La Bibliothèque de Mount Char est le premier roman de Scott Hawkins. Et, pour un coup d’essai, c’est un sacré coup de maître. Entre fantastique et horreur, LBDMC est un roman qui n’aurait pas dû fonctionner. Trop barré, trop violent, trop graphique, trop cruel, trop tortueux. Trop tout, en fait. Qu’on en juge !
Carolyn est une jeune femme qui vit dans la petite ville américaine de Garrisson Oaks. Elle y partage une maison avec onze autres jeunes adultes, adoptés comme elle il y a bien longtemps par « le Père ». Il les sauva d’une mort certaine, les conduisit dans la Bibliothèque, puis s’occupa d’eux, à sa manière. Par des années d’un entraînement impitoyable, il fit des douze orphelins des armes mortelles à son service. Mais aujourd’hui, le Père a disparu. Est-il mort ou vivant ? S’il est mort, qui l’a tué ? Et que vont faire ses ennemis de la place qu’il laisse vacante ? Ses « enfants » — chacun maître d’un domaine, du meurtre à la prédiction en passant par la résurrection ou l’interrogation des morts – vont devoir le découvrir.

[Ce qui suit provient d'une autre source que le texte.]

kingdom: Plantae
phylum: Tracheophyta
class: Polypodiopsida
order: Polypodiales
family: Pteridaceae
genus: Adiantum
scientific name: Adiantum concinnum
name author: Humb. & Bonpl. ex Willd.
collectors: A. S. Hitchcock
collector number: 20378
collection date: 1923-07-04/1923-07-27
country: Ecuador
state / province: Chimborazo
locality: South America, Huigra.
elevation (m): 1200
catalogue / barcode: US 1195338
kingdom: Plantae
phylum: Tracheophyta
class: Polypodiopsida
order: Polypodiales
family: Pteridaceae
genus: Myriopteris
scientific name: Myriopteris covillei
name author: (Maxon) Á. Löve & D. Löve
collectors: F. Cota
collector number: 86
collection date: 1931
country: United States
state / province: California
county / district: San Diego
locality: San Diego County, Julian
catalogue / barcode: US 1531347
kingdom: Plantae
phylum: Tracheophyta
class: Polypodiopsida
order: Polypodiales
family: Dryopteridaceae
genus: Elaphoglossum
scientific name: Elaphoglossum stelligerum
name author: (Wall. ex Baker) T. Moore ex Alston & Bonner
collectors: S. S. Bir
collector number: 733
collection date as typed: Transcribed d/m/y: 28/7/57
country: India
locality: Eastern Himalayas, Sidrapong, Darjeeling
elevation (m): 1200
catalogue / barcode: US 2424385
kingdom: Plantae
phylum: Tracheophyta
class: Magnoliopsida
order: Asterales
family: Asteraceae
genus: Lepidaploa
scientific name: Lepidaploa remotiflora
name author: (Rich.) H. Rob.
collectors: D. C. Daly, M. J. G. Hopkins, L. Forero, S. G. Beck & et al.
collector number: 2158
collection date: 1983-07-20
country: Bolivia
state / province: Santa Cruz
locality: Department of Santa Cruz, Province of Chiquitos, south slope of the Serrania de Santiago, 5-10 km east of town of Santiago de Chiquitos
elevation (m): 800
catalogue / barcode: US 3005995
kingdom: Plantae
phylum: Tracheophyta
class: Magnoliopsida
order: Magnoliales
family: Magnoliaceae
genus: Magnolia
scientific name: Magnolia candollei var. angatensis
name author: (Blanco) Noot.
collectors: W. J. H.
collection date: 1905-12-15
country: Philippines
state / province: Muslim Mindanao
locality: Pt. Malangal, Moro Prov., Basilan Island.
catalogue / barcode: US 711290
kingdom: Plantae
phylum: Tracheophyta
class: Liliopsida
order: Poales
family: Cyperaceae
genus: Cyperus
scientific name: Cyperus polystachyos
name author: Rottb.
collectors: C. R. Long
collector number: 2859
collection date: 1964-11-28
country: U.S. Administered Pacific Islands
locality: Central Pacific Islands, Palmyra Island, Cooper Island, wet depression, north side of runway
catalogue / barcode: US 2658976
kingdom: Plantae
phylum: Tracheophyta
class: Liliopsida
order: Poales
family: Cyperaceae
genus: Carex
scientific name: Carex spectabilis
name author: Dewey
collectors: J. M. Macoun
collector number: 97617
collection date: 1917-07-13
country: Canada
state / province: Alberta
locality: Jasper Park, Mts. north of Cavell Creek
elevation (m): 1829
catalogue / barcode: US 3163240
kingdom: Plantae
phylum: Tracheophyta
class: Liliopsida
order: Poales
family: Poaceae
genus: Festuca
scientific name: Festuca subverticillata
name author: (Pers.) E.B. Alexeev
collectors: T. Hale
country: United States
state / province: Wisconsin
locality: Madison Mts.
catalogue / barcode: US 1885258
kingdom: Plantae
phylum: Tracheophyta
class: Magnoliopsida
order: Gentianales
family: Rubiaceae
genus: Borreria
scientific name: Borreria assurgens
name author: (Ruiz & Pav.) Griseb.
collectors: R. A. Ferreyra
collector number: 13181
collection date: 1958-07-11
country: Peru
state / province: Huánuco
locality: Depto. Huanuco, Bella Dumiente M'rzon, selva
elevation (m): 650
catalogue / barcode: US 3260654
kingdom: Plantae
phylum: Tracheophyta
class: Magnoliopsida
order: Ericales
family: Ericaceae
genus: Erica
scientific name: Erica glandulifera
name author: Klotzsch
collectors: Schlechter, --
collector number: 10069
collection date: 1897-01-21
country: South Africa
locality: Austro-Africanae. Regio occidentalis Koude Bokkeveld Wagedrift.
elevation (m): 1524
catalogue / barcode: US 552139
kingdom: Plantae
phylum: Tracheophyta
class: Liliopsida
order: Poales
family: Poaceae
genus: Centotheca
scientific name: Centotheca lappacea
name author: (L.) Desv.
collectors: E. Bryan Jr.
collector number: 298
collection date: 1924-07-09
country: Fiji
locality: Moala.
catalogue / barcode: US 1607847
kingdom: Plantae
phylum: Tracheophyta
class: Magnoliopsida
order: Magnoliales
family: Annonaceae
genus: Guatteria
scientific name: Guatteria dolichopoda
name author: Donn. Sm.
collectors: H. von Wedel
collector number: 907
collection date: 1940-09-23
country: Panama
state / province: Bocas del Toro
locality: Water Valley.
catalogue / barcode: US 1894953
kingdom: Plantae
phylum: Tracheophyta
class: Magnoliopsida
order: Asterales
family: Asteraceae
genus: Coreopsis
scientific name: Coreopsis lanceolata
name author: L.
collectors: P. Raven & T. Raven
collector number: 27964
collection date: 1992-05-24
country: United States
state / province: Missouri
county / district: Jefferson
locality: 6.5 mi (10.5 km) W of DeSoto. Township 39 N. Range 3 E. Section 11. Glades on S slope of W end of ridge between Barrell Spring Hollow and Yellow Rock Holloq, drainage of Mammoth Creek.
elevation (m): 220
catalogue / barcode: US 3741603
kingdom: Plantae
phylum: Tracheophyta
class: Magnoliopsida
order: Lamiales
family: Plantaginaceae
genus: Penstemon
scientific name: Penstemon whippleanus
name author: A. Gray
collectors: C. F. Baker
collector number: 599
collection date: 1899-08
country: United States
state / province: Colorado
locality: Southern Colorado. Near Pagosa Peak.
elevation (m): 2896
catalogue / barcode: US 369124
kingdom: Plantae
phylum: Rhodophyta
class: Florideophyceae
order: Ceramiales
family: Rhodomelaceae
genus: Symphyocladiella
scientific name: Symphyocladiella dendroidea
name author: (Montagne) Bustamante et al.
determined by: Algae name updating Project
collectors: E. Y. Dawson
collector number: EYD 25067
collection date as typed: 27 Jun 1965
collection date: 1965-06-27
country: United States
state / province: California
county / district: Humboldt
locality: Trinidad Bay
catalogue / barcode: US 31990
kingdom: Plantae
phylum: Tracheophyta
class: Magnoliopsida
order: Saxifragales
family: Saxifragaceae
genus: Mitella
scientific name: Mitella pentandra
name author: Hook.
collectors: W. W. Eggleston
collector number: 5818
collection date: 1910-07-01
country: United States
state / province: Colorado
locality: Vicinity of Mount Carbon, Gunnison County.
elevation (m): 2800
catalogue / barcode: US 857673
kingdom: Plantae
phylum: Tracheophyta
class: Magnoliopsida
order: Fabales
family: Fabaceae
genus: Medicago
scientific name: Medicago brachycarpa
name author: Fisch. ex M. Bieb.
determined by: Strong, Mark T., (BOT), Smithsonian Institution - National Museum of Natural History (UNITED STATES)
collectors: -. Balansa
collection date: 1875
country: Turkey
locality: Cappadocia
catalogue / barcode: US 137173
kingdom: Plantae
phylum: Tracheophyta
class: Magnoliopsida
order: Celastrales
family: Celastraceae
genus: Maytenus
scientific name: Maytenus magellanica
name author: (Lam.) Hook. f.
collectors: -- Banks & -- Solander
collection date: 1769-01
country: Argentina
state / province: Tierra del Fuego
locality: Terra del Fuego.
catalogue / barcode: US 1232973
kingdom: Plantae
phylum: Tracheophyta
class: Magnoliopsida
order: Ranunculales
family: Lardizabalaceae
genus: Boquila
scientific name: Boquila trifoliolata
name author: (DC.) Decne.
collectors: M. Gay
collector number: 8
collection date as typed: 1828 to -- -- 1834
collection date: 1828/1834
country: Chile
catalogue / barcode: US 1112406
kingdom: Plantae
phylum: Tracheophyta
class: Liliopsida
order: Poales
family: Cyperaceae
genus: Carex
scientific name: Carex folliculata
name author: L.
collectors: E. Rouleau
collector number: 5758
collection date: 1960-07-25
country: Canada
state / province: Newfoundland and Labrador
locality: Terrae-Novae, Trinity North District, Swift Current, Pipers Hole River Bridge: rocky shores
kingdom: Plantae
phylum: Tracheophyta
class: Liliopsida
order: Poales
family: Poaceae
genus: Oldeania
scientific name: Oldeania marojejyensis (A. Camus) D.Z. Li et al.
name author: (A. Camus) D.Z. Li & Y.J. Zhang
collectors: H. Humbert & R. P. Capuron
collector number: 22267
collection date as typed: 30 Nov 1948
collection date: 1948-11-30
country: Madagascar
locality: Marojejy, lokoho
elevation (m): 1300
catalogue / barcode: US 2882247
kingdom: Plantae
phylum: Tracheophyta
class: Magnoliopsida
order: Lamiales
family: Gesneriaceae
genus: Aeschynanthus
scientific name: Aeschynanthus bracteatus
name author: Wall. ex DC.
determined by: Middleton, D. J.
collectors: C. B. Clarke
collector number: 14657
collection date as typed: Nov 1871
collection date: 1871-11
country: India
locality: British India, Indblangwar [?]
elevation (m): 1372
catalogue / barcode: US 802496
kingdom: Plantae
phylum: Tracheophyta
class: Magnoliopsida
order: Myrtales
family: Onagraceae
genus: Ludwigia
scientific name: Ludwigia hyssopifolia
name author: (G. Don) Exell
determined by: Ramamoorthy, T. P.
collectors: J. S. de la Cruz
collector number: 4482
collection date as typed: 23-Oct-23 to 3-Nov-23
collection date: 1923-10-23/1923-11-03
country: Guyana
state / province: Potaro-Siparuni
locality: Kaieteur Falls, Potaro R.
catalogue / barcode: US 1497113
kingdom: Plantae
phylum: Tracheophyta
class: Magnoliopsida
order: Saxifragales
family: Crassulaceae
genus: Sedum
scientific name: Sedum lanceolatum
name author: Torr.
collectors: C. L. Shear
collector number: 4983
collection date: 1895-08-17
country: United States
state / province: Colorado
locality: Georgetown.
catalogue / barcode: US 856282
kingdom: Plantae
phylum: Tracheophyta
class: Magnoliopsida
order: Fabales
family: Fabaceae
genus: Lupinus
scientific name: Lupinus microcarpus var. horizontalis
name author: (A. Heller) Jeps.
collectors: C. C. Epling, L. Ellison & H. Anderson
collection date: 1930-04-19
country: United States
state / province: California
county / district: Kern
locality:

Ça pourrait être un simple polar fantastique, bonifié par le rôle trouble d’une Carolyn qui est la seule des douze à sembler avoir un agenda propre. Ça fonctionnerait peut-être, et ça serait oubliable. Mais Hawkins, qui n’a ni limite, ni surmoi, rend son histoire inoubliable en tissant un récit proprement incroyable, aux dimensions mythiques et aux développements résolument pyrotechniques. Qui, ici, peut citer un autre roman dans lequel l’auteur a fait tenir entre deux couvertures : une échelle de temps se comptant en dizaine de milliers d’années, un ennemi antédiluvien, une apocalypse qui surviendra peut-être sous peu, un (ou deux) complot(s) s’étalant sur la longueur d’une vie, un garçon qui parle aux animaux, un tigre et un calmar ancestraux, deux lions père et fille aidant un humain contre molosses et morts-vivants, une vieille femme ressuscitée qui fait des pâtisseries, des punitions d’une telle cruauté qu’on doit parfois relire pour être sûr d’avoir bien lu, une légende vivante des forces spéciales US, un tueur quasi invincible, une fille qui ne ressuscite que pour mourir encore et encore, un Président des USA sous influence, des héros si déconnectés du réel qu’ils se sapent comme des clowns, des opérations de police à la bombe atomique, une pyramide clairement non-euclidienne, sans oublier, bien sûr, du guacamole.
Ça ne devrait pas tenir. Ça devrait sombrer dans le grand guignol ou le ridicule. Et pourtant, ça n’est jamais le cas, bien au contraire. Hawkins réussit le tour de force de lier tous ces éléments dans la trame d’une histoire aussi vive que captivante, d’en faire les facettes incontestables d’un récit cohérent, mystérieux, dur et caustique à la fois. Il capture son lecteur dès les premières lignes, et ne le lâche plus avant de l’avoir conduit à une conclusion aussi rassurante qu’inattendue. Épuisé, pantelant, le lecteur sort de LBDMC aussi époustouflé que ravi. De tels romans, on n’en lit pas tous les jours, on n’en lit même pas tous les ans.